▶ [PROBLEM TO SOLVE]:
The result should be every line that contains the word "lines", taken from the material.

▶ [INFORMATION SUPPLIED]:

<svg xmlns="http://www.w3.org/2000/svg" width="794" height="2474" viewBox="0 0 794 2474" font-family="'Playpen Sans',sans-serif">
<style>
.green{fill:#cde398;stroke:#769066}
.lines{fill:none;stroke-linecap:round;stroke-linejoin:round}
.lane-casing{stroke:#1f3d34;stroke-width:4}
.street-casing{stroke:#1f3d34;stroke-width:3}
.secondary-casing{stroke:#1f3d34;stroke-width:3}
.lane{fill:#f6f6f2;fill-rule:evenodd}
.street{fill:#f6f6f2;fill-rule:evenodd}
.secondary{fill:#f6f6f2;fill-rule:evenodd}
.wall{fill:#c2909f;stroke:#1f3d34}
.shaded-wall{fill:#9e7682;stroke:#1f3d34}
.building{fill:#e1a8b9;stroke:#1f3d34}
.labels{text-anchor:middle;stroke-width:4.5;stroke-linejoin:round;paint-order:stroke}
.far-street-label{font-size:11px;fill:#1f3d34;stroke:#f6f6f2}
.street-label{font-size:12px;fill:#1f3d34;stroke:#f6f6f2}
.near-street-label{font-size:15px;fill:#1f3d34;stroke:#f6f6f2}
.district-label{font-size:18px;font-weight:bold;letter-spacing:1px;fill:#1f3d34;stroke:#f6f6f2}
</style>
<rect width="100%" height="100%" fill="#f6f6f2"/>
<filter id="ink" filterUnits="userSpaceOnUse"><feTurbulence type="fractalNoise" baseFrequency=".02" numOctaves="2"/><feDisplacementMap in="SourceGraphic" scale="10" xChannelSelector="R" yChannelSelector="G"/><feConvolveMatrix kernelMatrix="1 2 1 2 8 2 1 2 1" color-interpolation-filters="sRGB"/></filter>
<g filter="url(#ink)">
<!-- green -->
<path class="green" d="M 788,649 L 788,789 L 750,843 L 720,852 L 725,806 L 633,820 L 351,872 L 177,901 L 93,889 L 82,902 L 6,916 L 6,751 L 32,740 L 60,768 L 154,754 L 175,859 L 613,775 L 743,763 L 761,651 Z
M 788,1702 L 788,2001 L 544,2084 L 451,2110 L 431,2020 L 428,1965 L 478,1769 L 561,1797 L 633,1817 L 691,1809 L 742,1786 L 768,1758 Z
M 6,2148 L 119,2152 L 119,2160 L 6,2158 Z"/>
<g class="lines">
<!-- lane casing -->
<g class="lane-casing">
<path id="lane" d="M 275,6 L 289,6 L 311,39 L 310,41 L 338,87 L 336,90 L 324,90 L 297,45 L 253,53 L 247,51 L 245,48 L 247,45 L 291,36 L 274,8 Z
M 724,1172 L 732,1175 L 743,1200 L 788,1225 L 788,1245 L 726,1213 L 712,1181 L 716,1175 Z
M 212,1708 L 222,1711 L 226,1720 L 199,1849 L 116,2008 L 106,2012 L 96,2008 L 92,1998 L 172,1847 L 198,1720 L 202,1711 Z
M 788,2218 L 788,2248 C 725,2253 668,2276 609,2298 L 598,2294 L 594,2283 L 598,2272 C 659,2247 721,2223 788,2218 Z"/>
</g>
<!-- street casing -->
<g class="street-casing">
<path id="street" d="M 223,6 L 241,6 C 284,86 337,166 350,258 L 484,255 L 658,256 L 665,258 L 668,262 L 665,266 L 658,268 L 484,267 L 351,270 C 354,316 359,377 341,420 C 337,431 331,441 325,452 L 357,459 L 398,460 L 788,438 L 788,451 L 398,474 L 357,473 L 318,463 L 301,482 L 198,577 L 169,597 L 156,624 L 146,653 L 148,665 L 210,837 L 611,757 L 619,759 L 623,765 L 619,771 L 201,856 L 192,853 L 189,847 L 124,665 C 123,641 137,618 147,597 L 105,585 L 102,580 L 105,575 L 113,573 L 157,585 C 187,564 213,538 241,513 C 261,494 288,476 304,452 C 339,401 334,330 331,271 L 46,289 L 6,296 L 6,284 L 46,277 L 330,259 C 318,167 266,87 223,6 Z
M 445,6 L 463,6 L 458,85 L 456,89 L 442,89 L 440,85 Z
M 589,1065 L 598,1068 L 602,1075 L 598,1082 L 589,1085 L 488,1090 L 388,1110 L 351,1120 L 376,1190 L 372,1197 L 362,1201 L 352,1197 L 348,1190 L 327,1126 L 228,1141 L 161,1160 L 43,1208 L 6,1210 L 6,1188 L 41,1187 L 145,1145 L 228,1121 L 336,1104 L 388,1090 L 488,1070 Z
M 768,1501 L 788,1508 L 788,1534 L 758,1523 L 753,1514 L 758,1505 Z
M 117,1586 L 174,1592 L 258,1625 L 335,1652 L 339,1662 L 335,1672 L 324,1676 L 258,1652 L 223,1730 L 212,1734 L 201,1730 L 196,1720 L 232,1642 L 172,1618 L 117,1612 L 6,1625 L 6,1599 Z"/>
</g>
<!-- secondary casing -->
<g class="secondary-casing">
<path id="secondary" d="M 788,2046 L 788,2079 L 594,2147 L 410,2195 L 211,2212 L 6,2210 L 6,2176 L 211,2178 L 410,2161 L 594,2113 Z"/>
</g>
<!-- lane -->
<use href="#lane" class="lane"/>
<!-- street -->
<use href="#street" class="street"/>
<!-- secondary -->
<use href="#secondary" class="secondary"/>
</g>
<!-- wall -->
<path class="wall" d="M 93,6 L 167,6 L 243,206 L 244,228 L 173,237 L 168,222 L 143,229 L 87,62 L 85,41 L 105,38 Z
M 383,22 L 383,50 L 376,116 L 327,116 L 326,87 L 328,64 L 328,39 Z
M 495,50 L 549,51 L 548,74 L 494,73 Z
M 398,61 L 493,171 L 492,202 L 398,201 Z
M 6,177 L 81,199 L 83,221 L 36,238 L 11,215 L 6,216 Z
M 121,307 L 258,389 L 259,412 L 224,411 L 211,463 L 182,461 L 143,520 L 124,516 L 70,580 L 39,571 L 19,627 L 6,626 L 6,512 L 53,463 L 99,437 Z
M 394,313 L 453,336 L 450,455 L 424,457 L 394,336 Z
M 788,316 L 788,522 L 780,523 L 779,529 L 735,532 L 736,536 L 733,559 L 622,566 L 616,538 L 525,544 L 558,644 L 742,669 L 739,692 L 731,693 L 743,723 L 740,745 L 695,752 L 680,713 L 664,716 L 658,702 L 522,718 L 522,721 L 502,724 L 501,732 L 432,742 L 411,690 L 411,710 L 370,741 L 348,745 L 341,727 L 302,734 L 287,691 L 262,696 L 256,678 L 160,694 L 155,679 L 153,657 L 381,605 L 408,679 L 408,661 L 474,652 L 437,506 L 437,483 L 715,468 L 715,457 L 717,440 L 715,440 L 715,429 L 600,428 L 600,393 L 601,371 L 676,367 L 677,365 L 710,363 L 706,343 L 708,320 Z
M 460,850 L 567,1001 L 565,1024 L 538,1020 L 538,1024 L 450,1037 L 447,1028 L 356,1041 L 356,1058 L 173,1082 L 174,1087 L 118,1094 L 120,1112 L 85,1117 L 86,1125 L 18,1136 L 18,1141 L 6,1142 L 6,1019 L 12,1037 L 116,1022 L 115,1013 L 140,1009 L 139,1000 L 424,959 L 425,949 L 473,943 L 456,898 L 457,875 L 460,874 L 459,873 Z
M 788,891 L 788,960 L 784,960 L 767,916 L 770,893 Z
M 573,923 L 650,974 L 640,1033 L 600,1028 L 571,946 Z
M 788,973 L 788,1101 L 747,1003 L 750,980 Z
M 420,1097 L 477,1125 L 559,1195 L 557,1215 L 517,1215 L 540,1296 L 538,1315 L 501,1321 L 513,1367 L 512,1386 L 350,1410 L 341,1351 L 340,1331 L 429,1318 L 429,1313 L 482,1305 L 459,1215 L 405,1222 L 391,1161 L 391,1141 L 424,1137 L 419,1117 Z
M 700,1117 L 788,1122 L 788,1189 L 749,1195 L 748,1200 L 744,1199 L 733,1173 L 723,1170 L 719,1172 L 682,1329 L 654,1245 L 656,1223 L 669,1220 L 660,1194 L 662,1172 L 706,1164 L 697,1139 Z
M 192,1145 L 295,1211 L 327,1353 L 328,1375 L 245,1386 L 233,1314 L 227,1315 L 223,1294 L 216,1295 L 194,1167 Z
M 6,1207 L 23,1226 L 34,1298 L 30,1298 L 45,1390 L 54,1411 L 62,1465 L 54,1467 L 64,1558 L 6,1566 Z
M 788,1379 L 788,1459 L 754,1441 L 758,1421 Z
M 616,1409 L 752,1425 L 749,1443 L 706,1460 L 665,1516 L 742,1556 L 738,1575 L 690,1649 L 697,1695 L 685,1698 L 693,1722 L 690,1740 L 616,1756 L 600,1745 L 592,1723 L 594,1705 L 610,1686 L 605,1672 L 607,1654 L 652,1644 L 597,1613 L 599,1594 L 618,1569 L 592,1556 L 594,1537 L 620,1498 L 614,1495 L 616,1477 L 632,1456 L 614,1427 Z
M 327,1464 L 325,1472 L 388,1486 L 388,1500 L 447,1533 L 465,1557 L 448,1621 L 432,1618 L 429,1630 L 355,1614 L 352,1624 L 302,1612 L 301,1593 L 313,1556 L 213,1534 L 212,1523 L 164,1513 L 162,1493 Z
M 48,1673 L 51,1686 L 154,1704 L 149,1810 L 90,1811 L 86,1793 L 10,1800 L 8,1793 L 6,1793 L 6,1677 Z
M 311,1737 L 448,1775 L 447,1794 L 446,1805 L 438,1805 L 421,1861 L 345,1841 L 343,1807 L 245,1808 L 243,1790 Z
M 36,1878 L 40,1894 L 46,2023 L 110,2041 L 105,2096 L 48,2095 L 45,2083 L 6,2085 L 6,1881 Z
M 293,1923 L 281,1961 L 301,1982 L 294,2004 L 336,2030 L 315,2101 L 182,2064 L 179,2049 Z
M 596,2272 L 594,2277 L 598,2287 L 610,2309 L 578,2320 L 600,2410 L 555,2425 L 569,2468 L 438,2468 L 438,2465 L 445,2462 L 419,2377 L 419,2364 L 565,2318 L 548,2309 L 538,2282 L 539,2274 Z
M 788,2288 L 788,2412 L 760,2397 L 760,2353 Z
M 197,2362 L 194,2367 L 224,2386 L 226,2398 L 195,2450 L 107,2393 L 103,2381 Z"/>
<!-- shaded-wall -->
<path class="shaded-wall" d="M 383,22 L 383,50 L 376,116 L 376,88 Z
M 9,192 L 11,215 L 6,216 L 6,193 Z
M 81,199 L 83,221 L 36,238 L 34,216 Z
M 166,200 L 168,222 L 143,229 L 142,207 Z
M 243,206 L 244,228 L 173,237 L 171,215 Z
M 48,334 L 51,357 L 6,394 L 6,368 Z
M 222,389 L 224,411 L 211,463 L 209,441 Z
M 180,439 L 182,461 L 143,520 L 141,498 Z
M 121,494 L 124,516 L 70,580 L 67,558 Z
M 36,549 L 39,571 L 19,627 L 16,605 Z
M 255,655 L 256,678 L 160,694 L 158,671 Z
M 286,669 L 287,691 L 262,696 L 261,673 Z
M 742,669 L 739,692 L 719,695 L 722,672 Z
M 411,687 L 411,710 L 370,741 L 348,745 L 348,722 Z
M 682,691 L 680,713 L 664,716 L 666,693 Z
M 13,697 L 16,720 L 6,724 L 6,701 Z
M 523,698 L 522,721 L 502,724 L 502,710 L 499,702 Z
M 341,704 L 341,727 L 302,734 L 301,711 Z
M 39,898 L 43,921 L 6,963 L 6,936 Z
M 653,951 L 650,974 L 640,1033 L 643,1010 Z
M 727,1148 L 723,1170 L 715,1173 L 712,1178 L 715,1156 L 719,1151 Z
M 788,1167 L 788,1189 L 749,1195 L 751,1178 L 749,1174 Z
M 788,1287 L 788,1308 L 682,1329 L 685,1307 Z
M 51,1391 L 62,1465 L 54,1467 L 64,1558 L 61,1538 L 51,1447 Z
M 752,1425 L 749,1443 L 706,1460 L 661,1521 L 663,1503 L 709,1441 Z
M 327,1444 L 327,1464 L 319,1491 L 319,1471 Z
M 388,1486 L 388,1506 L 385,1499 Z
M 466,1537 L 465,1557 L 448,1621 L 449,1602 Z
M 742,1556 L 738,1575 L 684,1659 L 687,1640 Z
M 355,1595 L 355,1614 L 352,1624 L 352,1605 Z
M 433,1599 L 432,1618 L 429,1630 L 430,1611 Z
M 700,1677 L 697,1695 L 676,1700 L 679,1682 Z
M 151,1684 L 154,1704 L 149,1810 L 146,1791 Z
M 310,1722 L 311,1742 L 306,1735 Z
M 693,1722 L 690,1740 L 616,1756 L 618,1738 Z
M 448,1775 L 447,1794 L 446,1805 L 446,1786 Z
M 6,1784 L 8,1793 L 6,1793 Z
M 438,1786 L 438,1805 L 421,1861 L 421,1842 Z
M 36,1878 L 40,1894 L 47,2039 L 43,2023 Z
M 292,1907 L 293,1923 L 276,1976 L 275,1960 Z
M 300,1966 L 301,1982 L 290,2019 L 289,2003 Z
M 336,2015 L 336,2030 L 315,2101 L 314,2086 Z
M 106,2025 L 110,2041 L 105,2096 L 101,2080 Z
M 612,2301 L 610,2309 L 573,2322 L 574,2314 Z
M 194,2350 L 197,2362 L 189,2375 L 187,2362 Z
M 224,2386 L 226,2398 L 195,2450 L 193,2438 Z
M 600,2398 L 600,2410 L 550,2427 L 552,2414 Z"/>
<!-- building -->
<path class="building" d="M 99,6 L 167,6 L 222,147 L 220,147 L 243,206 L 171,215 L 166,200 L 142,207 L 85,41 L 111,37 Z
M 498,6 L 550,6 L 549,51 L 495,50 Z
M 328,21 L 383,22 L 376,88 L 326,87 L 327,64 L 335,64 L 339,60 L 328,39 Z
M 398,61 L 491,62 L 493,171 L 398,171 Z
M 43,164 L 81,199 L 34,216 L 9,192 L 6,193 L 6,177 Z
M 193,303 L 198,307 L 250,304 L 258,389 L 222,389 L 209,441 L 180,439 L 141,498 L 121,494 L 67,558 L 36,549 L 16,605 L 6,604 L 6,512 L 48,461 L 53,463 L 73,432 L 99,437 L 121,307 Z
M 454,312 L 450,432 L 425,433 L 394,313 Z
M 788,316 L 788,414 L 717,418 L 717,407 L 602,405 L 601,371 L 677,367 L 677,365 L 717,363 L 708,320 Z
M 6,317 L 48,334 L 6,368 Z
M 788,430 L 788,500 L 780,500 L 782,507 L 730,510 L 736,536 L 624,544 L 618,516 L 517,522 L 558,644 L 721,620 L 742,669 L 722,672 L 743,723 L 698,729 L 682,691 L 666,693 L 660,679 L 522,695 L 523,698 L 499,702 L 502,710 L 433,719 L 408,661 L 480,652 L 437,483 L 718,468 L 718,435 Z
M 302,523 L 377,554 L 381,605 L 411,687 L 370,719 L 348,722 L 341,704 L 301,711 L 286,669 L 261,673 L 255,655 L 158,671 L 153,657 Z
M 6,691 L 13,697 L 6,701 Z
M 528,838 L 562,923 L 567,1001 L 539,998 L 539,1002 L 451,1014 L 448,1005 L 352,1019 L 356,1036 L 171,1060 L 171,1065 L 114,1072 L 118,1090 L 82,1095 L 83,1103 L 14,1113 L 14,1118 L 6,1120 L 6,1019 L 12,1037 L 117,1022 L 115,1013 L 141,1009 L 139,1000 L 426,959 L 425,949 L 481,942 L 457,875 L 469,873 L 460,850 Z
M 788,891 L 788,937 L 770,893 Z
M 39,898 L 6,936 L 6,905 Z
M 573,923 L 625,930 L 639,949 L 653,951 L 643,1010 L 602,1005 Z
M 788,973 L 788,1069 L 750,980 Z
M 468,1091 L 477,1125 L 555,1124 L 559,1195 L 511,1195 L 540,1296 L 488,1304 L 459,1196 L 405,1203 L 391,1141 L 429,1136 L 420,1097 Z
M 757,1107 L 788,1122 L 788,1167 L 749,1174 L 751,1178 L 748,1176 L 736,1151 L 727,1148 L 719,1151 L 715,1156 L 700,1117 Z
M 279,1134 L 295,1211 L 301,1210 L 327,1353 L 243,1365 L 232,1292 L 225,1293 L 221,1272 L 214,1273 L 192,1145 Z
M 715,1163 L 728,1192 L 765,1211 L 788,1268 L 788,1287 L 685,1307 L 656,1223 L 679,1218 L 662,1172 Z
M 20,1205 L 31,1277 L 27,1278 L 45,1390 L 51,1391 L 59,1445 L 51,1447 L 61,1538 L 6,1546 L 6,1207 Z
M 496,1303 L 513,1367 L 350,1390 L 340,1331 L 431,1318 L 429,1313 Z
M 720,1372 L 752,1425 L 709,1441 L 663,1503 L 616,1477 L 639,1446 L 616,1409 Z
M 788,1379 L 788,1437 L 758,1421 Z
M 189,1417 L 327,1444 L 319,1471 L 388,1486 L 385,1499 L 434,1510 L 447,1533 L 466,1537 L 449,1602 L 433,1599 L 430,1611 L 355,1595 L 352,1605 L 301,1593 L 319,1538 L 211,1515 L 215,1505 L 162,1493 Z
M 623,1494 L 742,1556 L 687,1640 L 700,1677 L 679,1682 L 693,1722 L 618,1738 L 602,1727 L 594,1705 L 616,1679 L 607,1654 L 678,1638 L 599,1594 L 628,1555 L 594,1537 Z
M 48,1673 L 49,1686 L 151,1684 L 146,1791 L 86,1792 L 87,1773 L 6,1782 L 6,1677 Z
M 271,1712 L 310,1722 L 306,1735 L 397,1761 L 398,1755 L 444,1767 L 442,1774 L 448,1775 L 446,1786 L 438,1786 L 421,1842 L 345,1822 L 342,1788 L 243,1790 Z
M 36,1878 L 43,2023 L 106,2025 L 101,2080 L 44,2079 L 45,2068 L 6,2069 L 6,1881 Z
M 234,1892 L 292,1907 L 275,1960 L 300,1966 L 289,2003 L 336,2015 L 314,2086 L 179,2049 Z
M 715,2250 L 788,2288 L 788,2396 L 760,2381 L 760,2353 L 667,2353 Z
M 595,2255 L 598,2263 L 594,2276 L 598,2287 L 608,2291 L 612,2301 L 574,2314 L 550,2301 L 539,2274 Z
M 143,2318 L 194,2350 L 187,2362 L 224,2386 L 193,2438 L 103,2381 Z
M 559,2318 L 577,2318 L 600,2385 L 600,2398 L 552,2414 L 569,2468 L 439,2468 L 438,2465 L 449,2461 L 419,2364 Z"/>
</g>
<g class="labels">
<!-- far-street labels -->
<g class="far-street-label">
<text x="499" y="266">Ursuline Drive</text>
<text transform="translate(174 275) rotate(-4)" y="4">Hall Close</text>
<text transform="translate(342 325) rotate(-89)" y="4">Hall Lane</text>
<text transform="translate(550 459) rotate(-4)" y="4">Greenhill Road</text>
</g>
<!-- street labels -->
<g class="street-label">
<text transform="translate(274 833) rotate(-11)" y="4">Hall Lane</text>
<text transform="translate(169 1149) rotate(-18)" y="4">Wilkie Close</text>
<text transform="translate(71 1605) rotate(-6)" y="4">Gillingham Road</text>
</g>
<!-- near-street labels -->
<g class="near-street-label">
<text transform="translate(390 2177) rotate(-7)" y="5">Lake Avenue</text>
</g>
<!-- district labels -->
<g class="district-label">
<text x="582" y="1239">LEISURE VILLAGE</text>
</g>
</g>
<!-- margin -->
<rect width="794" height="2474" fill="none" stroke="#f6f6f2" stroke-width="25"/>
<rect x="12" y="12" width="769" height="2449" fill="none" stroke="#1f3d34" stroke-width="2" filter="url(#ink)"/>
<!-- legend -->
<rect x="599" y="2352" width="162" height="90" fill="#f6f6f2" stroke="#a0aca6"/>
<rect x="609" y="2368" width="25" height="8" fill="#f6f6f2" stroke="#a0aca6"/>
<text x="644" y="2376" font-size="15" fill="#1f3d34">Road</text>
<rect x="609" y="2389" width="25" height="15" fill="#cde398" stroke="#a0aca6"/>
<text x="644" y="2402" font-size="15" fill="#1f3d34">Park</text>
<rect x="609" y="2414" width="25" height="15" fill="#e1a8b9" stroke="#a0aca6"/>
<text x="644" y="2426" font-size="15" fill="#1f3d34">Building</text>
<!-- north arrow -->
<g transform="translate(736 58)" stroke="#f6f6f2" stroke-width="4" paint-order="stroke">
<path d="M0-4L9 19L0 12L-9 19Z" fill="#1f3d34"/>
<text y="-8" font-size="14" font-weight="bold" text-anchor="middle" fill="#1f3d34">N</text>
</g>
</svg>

▶ [SOLUTION TO THIS EXERCISE]:
.lines{fill:none;stroke-linecap:round;stroke-linejoin:round}
<g class="lines">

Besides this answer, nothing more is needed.